(Beginning of DATA IN THIS EXERCISE)
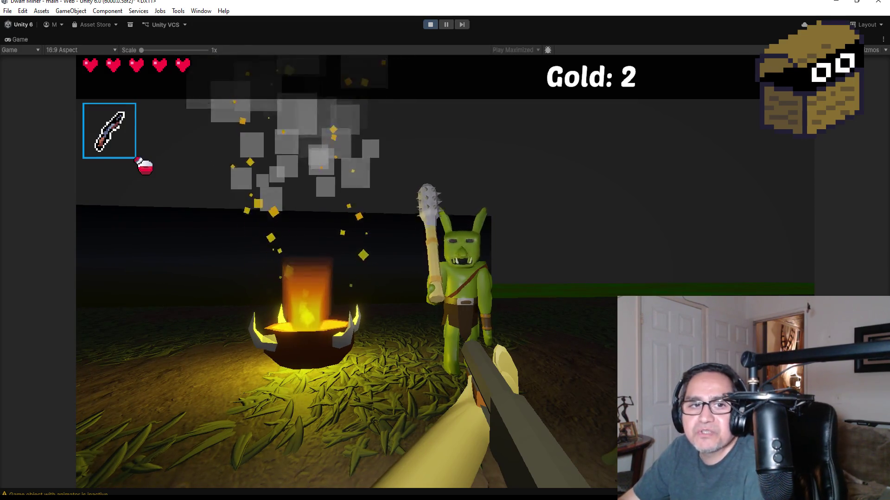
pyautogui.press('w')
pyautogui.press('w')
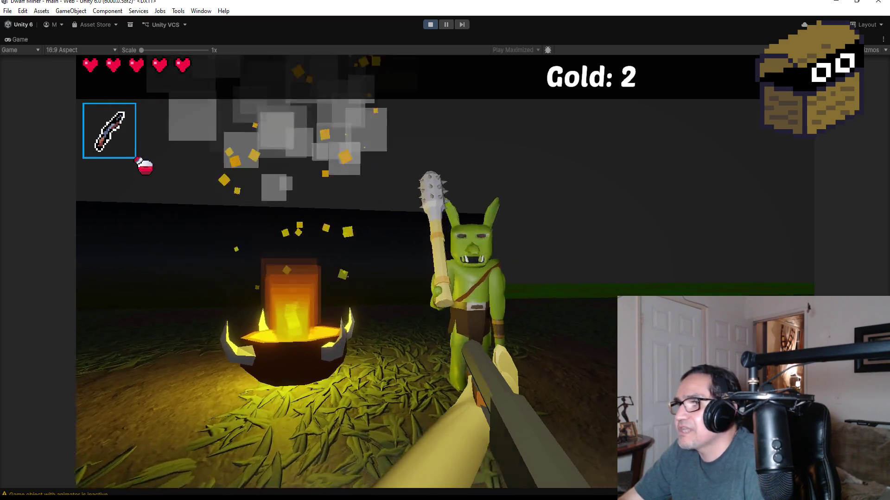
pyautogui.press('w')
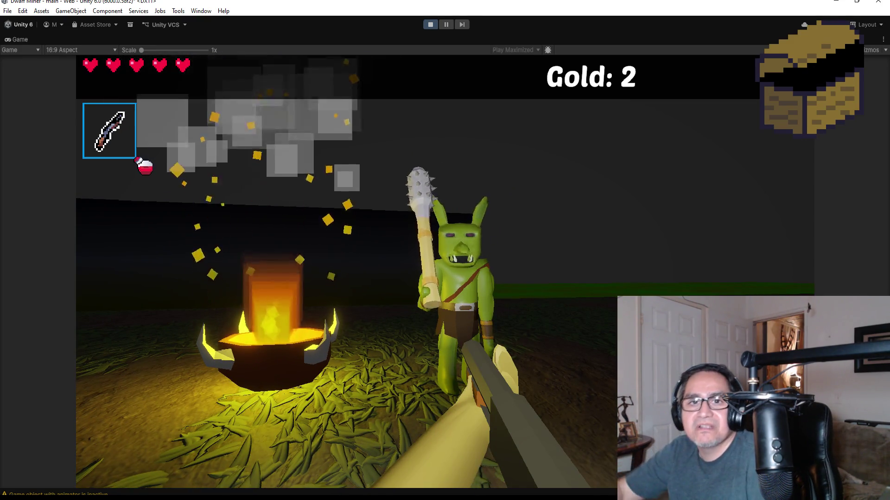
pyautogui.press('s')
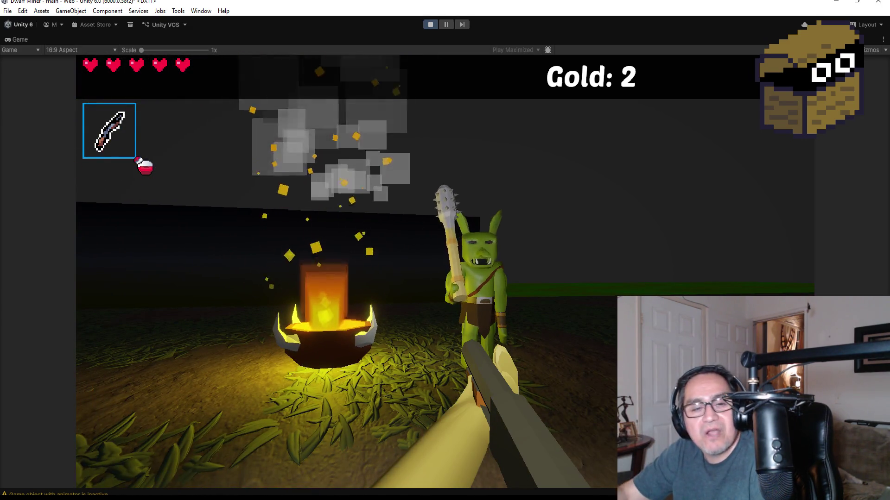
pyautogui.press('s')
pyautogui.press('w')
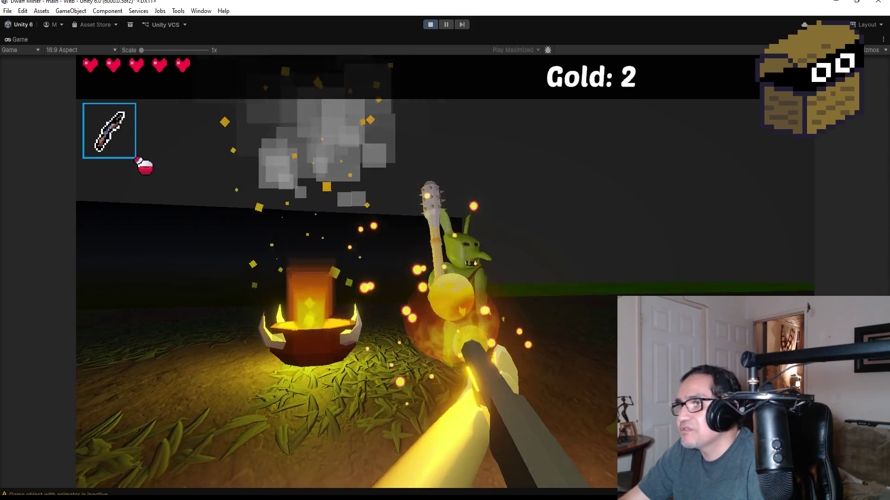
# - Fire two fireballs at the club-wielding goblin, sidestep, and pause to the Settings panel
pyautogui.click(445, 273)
(End of DATA IN THIS EXERCISE)
(Beginning of DATA IN THIS EXERCISE)
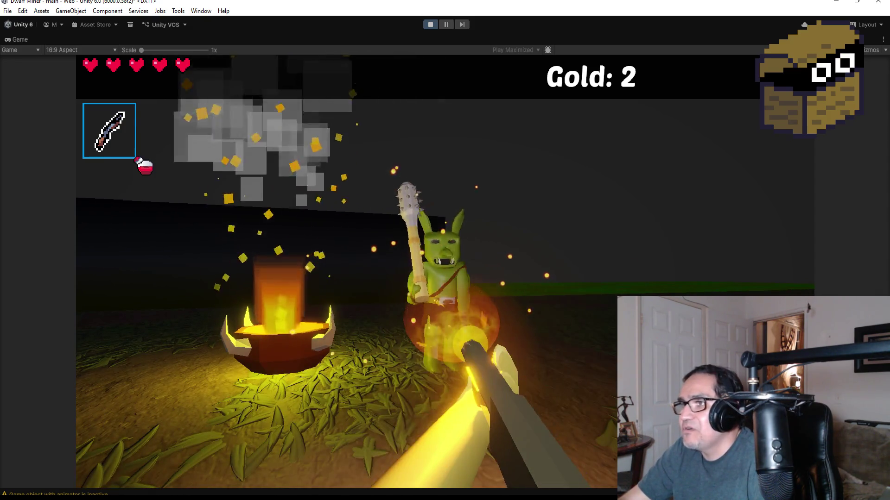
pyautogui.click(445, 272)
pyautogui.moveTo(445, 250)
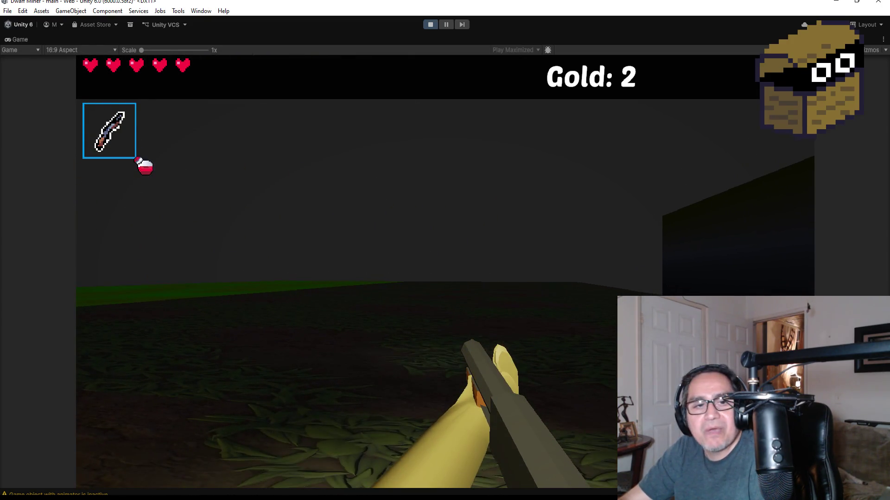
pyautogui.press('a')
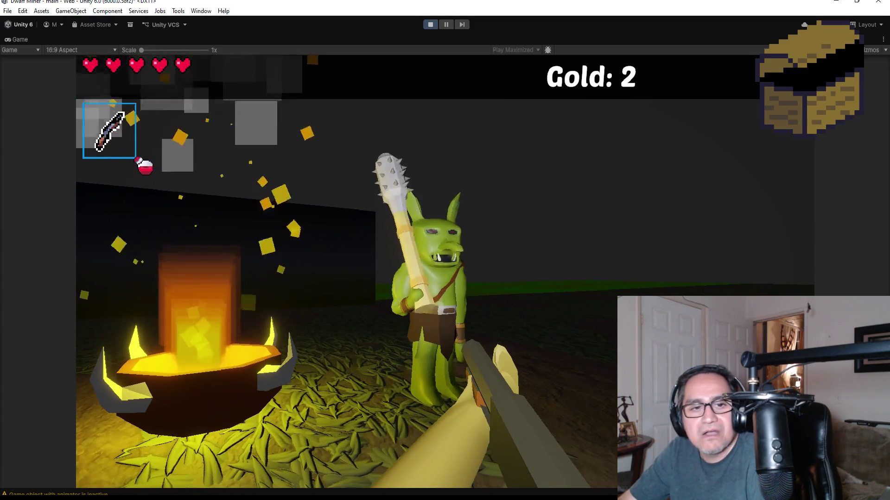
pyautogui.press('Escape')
(End of DATA IN THIS EXERCISE)
(Beginning of DATA IN THIS EXERCISE)
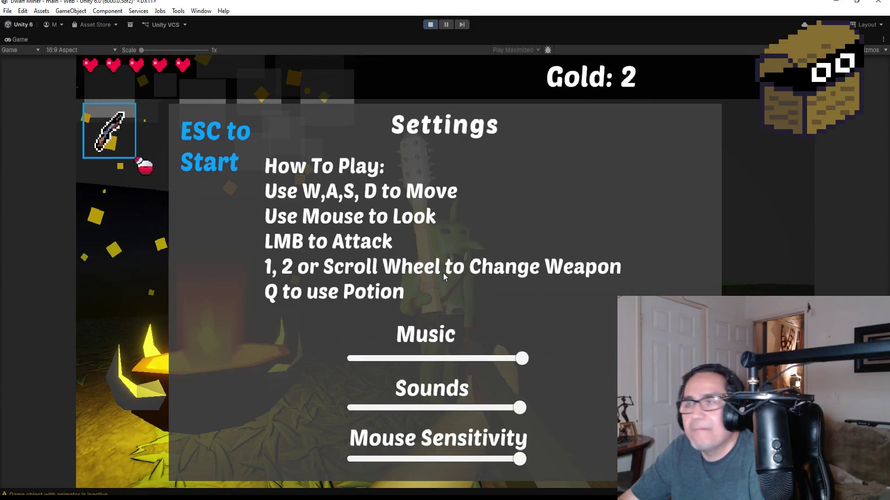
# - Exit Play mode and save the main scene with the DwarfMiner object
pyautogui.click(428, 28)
(End of DATA IN THIS EXERCISE)
## INSTRUCTIONS TO FOLLOW
Lines of the material that contain the word "click" are to be gathered.

## EXERCISE ANSWER
pyautogui.click(445, 273)
pyautogui.click(445, 272)
pyautogui.click(428, 28)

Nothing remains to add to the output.